I wonder about the context of the remark. Our Lord in some of his comments on divorce and remarriage made an exception for unchastity, which you Latins have ignored in your canon law, and which we Orthodox have instantiated in ecclesiastical divorces in which the innocent party can be given permission to remarry — not just in cases of the divorce of an adulterous spouse by the aggrieved innocent spouse, but for divorces of a husband by a wife whom he has tried to force into prostitution (a slightly different application of the for porneia exception).
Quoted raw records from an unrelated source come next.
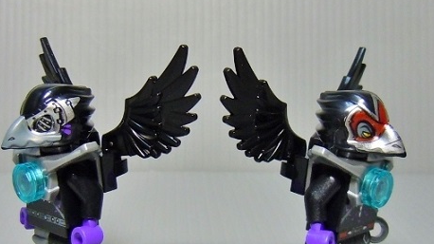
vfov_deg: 27.0
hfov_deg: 46.4
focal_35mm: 44
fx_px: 506
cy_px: 145
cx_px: 199
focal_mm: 5.4
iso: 200
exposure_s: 1/25
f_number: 3.5
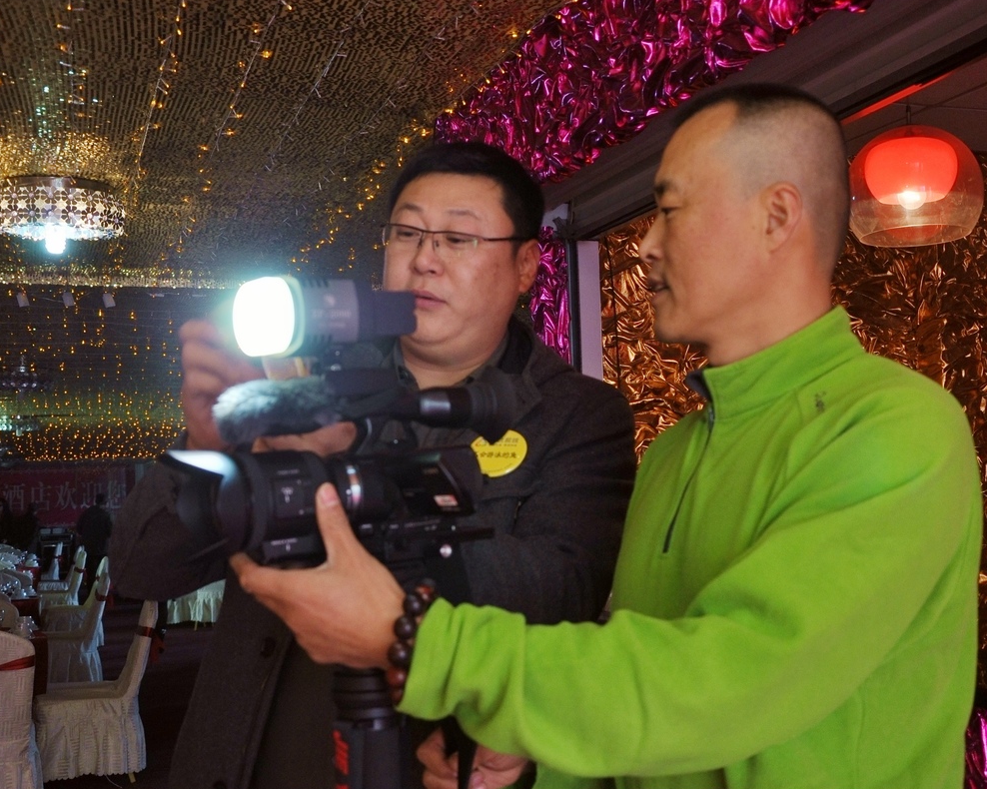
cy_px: 396
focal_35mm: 48
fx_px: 1402
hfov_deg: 38.6
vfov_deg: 31.4
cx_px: 589
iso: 320
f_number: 5.6
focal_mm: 28
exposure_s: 1/50
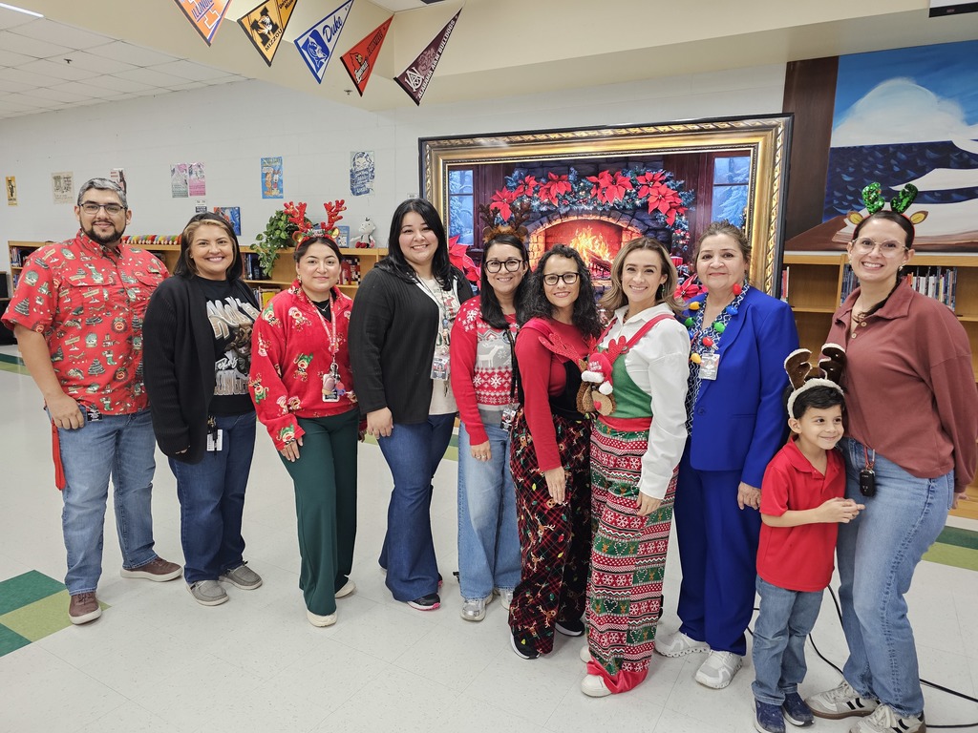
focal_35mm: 23
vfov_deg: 58.9
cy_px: 366
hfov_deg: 73.9
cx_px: 489
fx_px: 650
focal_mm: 6.3
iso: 640
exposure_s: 1/120
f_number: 1.7
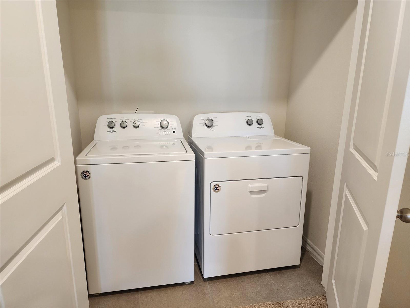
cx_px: 205
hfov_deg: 73.9
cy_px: 154
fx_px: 272
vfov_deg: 58.9
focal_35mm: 23
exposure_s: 1/120
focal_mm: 6.4
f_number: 1.8
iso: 400
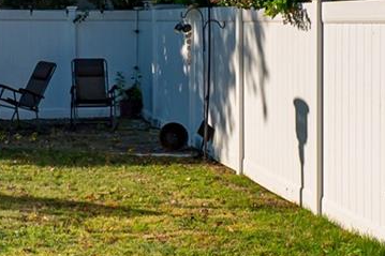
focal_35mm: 97
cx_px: 174
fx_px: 1037
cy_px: 47
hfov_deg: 21.0
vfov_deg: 14.0
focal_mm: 17
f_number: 11
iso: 400
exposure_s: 1/500
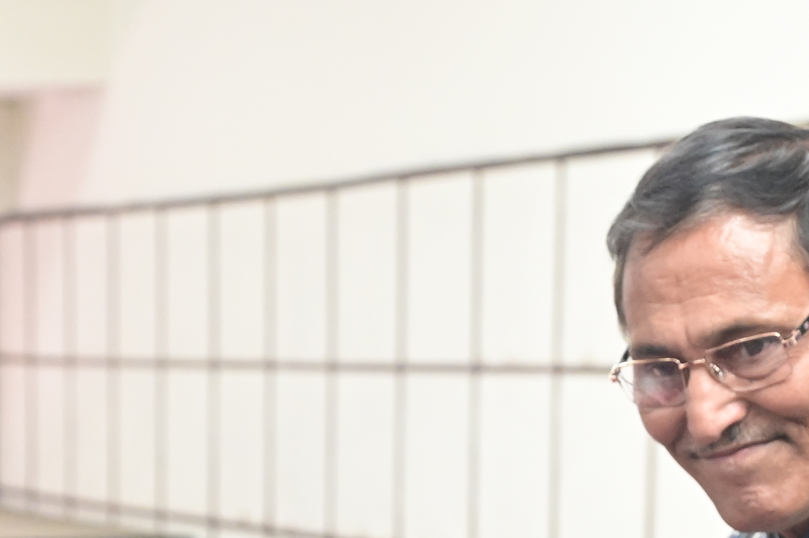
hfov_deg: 13.9
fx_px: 3301
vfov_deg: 9.1
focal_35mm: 147
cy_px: 801
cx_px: 198
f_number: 4.5
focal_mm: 46
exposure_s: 1/125
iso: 5000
Jesus’s comments also call only the party initiating the divorce and remarrying an adulterer (with the exception for porneia), but say nothing about a chaste spouse unjustly divorced being an adulterer should she (under Jewish law it would have been she) or he remarry. There is room for modification of your rigorist stand without violating the plain meaning of Our Lord’s injunctions on the matter, and without opening the floodgates to imitating the anything goes attitude of secular Western society. (Just as there is room for us Orthodox to tighten up our application of economia, often applied a bit too freely IMHO, to these matters.)
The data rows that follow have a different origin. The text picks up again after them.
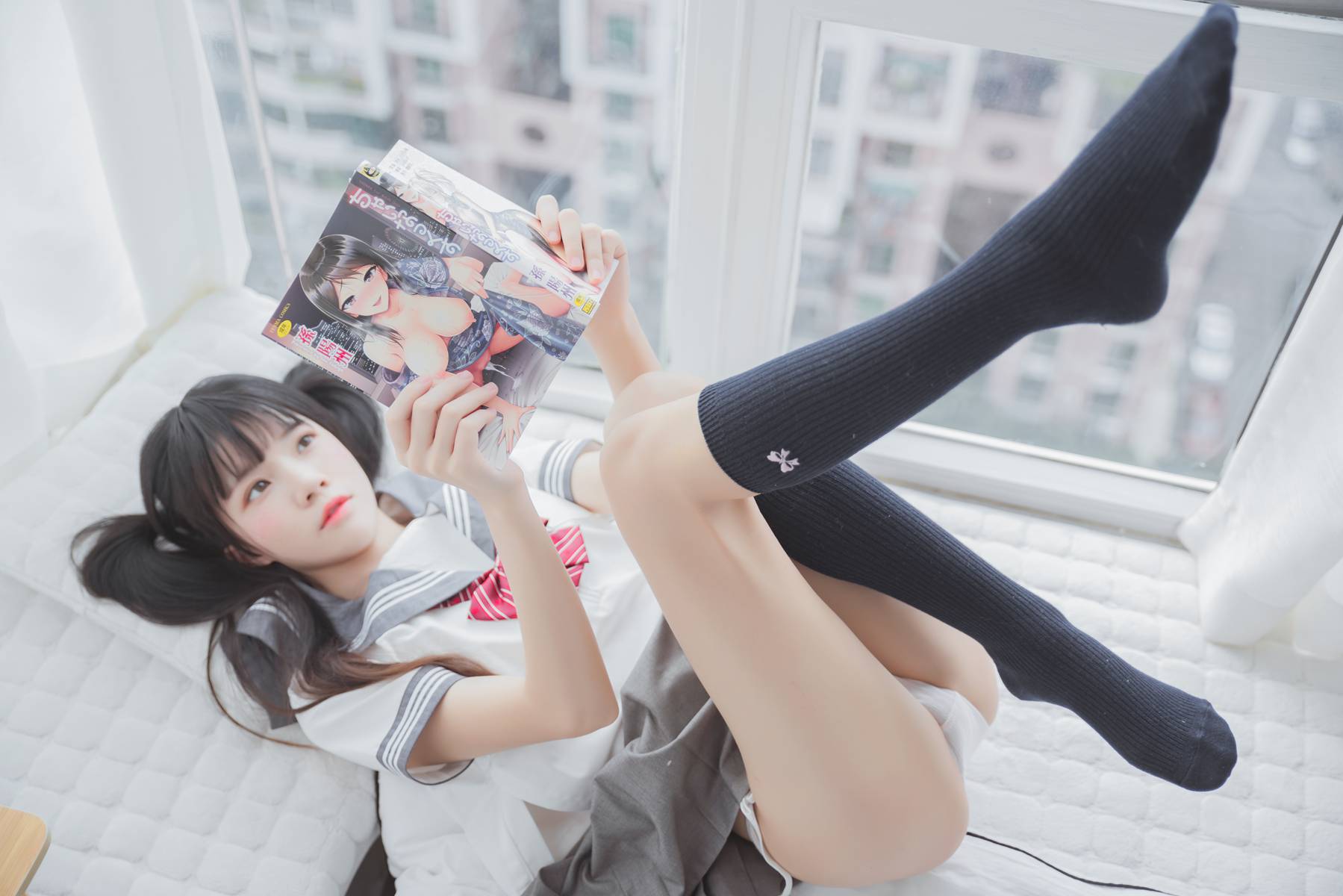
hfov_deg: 42.7
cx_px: 672
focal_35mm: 46
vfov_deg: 29.3
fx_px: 1716
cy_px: 448
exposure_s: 1/160
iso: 125
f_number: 2.8
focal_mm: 46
The exceptions Jesus referred to are a grounds for annulment. The word He used related to those who have strong blood ties.
Jesuss comments also call only the party initiating the divorce and remarrying an adulterer (with the exception for porneia), but say nothing about a chaste spouse unjustly divorced being an adulterer should she (under Jewish law it would have been she) or he remarry.
Not quite so simple. If anyone should marry a divorced women he also commits adultery.
There is room for modification of your rigorist stand without violating the plain meaning of Our Lords injunctions on the matter
I would ask you to take a look at Paul:
To the married, however, I give this instruction (not I, but the Lord): A wife should not separate from her husband and if she does separate she must either remain single or become reconciled to her husband and a husband should not divorce his wife. (1 Cor. 7:10-11)I am sorry, but because of human weakness the Orthodox have strayed from the clear and binding instruction of Jesus Christ.
“...and which we Orthodox have instantiated in ecclesiastical divorces in which the innocent party can be given permission to remarry not just in cases of the divorce of an adulterous spouse by the aggrieved innocent spouse, but for divorces of a husband by a wife whom he has tried to force into prostitution (a slightly different application of the for porneia exception).”
Does this apply to the Orthodox limit on remarriages? If so why have the limit if the same circumstances happen again to this person?